McCain spokesman Tucker Bounds said then, “Barack Obama’s call for ‘new politics’ is officially over. In just 24 hours, Barack Obama attacked one of America’s pioneering women CEOs, rejected a series of joint bipartisan town halls, and said that if there’s a political knife fight, he’d bring a gun.”
Here’s a news report about the quote, although several online videos reveal that the actual footage appears to have been scrubbed from the Web:
The interview immediately turned confrontational with Hall challenging Baio’s comments about attending church, and his “religion.”
“One of the things that caught my eye was this tweet that you sent out July 10th, a photo of Hillary Clinton standing in front of the word ‘count.’ The O is [blocked]. So it appears she is standing in front of the C word. … Did you think about that in church?”
Baio, who also starred in the TV series “Charles in Charge,” said he just posted the image without commentary.
Hall pressed him.
“I’m just asking, you’re writing your speech in church, you talk about religion coming back to this country and us having a moral barometer. Where was your moral compass when you put a photo of a woman that you disagree with politically and that’s fine.”
“Tamron, you can look at that any way you want,” Baio said. “It’s the word count, that’s what she’s standing in front of, I just put it up there. There is no commentary attached to it, I didn’t call her anything. And the fact that you question my faith …”
Hall said, “You question others’ faith. When you say, we need to bring back religion, implying that somehow the moral compass for people that you don’t even know. … So is it the moral compass that you want to present to our children, to your fans, that you have this incendiary tweet about Hillary Clinton, and you certainly should disagree with her, politically, because you do. Or the first lady of this United States, Michelle Obama, regardless of color. I’m just asking, is that the higher Scott Baio?”
Baio’s tweet regarding Michelle Obama featured an unflattering image of her, with the reference to what Barack Obama wakes up to.
“You want me to be square and nice to everybody,” Baio said, insisting that he be allowed a turn to talk, too. “And you want me to be sweet and gentle to a man, a president, who says if they bring a knife to an argument, you bring a gun. That’s what President Obama said. Now, if you want me to go after a guy like that – all bets are off at that point.”
Hall retaliated with a Donald Trump quote.
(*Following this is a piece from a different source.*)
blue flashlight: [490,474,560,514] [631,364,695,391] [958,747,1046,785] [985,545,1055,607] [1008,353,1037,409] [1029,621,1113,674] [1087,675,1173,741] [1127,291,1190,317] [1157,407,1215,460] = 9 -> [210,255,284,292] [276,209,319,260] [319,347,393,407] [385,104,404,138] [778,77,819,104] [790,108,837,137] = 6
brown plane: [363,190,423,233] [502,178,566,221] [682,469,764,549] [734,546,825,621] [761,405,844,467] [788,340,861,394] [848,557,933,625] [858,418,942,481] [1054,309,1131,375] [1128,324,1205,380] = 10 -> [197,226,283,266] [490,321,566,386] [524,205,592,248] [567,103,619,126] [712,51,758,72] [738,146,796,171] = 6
“The person that you support, the person that you support – the person you support said, he could take a gun out on Fifth Avenue and shoot someone in the head, and you would still support him. Is that true?”
Baio answered that Trump did say that, but then questioned Hall about Obama’s statement.
Actually, Trump’s comment, during a campaign rally in Iowa on the subject of how loyal were his supporters, was that he could “shoot somebody and not lose any voters.”